[YOLOv4] Example fails when the input isn't 1080p

arthurgassner · March 2, 2022, 4:06pm

Dear all,

I am trying to run the YOLOv4 demo with an image that is not 1080x1920.

I am able to run the demo (from here) with the example image (1080p.bmp), by running

./detect_demo_x11 -m 4 -p 1080p.bmp

The prediction works (see below)

When trying with my own images (that are 480x848), nothing was predicted.
As a sanity-check, I resized the example image (1080p.bmp) to 480x848, and passed it through the detect_demo_x11. Again, nothing was predicted (see below).

(npu) khadas@biped1 detect_demo_picture git:(master) ✗ ./detect_demo_x11 -m 4 -p 848p.bmp 
W Detect_api:[det_set_log_level:19]Set log level=1
W Detect_api:[det_set_log_level:21]output_format not support Imperfect, default to DET_LOG_TERMINAL
W Detect_api:[det_set_log_level:26]Not exist VSI_NN_LOG_LEVEL, Setenv set_vsi_log_error_level
det_set_log_config Debug
det_set_model success!!

model.width:416
model.height:416
model.channel:3

Det_set_input START
Det_set_input END
Det_get_result START
Det_get_result END

resultData.detect_num=0
result type is 0

I am surprised because looking through the source code (i.e. in int ge2d_init(int width, int height) inside of the file aml_npu_app/detect_library/sample_demo_x11/main.cpp), it looks to me like the image is in any case resized to the model’s input shape (i.e. 416x416).

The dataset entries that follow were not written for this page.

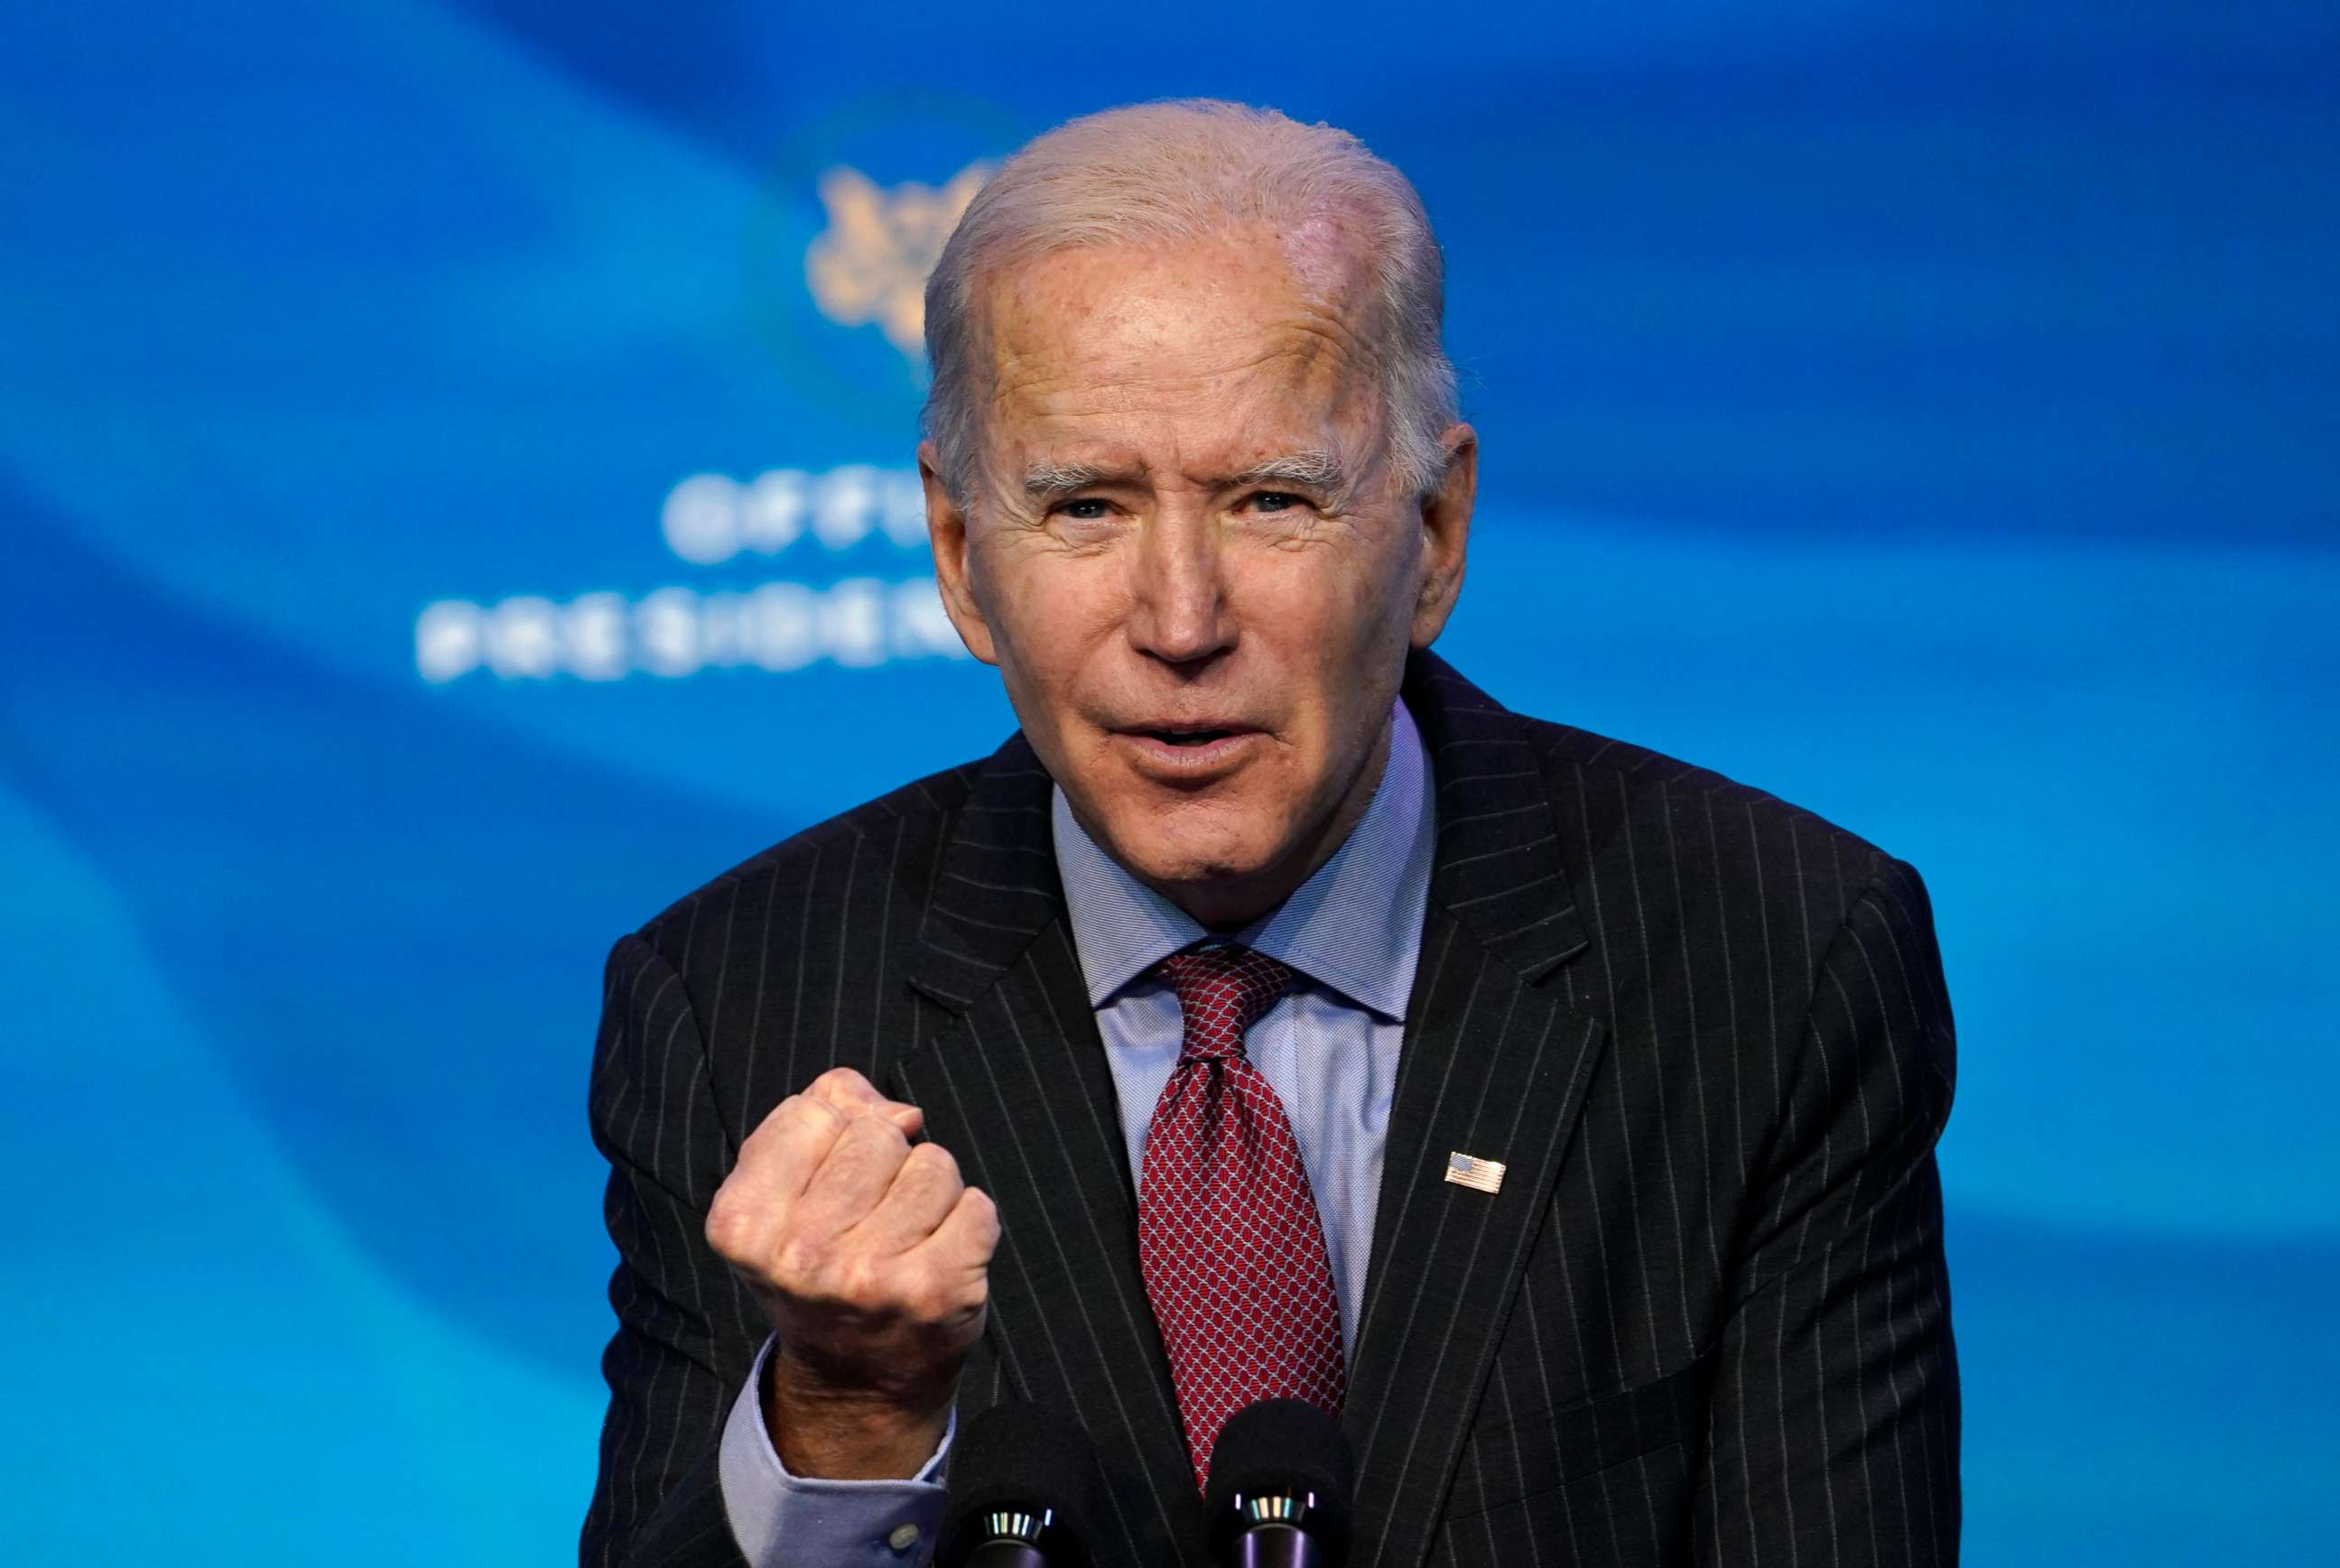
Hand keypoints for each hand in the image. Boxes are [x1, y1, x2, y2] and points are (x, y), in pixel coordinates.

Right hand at [705, 1067, 997, 1477]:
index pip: (815, 1111)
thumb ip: (821, 1116)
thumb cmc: (819, 1271)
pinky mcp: (936, 1292)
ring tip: (904, 1239)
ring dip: (930, 1192)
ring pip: (934, 1164)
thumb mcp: (781, 1196)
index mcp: (744, 1223)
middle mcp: (800, 1255)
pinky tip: (937, 1258)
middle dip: (885, 1161)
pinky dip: (967, 1224)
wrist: (853, 1385)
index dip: (833, 1133)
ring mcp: (870, 1277)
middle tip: (869, 1220)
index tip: (826, 1184)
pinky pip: (977, 1206)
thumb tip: (893, 1108)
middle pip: (878, 1134)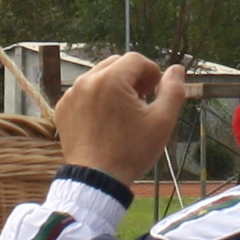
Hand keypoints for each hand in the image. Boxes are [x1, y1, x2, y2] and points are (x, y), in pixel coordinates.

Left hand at [54, 53, 186, 178]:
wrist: (96, 180)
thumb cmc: (131, 151)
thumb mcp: (162, 121)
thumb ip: (173, 90)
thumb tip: (176, 70)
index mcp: (111, 80)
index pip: (136, 60)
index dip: (152, 73)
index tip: (155, 92)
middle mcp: (87, 81)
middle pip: (116, 63)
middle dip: (133, 77)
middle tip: (142, 101)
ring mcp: (71, 94)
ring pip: (99, 76)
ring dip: (115, 86)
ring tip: (124, 112)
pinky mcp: (63, 108)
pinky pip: (84, 92)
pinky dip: (97, 98)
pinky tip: (106, 120)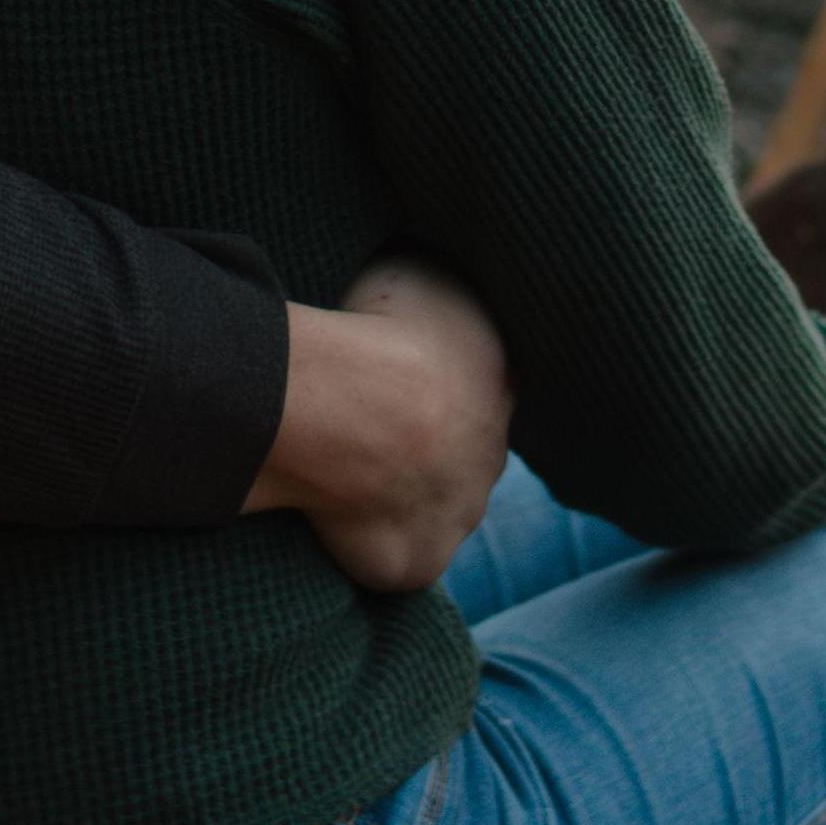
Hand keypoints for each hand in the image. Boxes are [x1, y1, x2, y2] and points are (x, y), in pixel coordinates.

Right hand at [254, 257, 512, 595]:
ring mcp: (458, 513)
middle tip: (359, 425)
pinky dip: (365, 546)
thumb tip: (419, 262)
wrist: (358, 405)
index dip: (433, 387)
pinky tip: (326, 518)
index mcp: (499, 380)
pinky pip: (390, 558)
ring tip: (335, 470)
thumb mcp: (411, 270)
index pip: (479, 390)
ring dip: (394, 495)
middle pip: (461, 455)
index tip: (392, 381)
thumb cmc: (376, 325)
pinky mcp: (417, 562)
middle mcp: (492, 453)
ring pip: (429, 507)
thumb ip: (424, 281)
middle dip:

Does anyone know why the input size of the image matters so much?

Thank you kindly

Frank · March 3, 2022, 12:52am

@arthurgassner

github.com

khadas/aml_npu_app/blob/master/detect_library/sample_demo_x11/main.cpp#L72

    
      
          	{ "height",         required_argument,  NULL,   'h' },
          	{ "facenet_f",      required_argument,  NULL,   'f' },
          	{ "help",           no_argument,        NULL,   'H' },
          	{ 0, 0, 0, 0 }
          };
          
          

          
// ge2d
          aml_ge2d_t amlge2d;
          
          
#define MAX_HEIGHT  1080
          #define MAX_WIDTH   1920
          
          
int height = MAX_HEIGHT;
          int width = MAX_WIDTH;
          
          
int facenet_falge = 0;
          
          
using namespace std;
          using namespace cv;

The source code is developed, you can study it yourself. In fact, it is very simple here, as long as you use the opencv interface to scale the image. The demo uses 1920x1080 by default

arthurgassner · March 3, 2022, 9:02am

Thank you for the quick answer @Frank

I changed the sample_demo_x11/main.cpp source code so that

# define  MAX_HEIGHT  480 
# define  MAX_WIDTH   848

After compilation, I tried it by running

./detect_demo_x11 -m 4 -p 848p.bmp

It does detect something, but the prediction is wrong (see below)

Do I need to change anything else in the code?

Thank you again for the help and a great end of the week
Arthur

Frank · March 3, 2022, 9:04am

@arthurgassner I think your OPENCV interface should not be handled correctly, I think you need to briefly understand how opencv scales the image. I think your data here is seriously deformed, which leads to biased recognition results

arthurgassner · March 3, 2022, 9:30am

@Frank

Do you think it’s my OPENCV install that is wrong then?

I kept the image ratio (to avoid deforming the image, evening slightly) and changed sample_demo_x11/main.cpp to

#define MAX_HEIGHT 480
#define MAX_WIDTH 853

Compiling the code and testing it on a 480x853 image, nothing is detected.

But if I manually rescale the 480x853 image to 1080x1920 (resulting in a slightly pixelated image) then, the person is detected (changing MAX_HEIGHT and MAX_WIDTH in the main.cpp of course)

Am I missing something?

Thank you for your help

arthurgassner · March 9, 2022, 4:09pm

@Frank do you have any idea of what it might be? I’m still stuck on this unfortunately

A great day to y’all!

Frank · March 10, 2022, 12:45am

@arthurgassner Did you know how use resize function in your code ? I think you should check the api doc with OpenCV

arthurgassner · May 25, 2022, 7:55am

As it turns out, the reason the prediction was wrong is that the model expected the input image’s width to be a multiple of 32.

Rescaling the image to a width of 832px fixed it.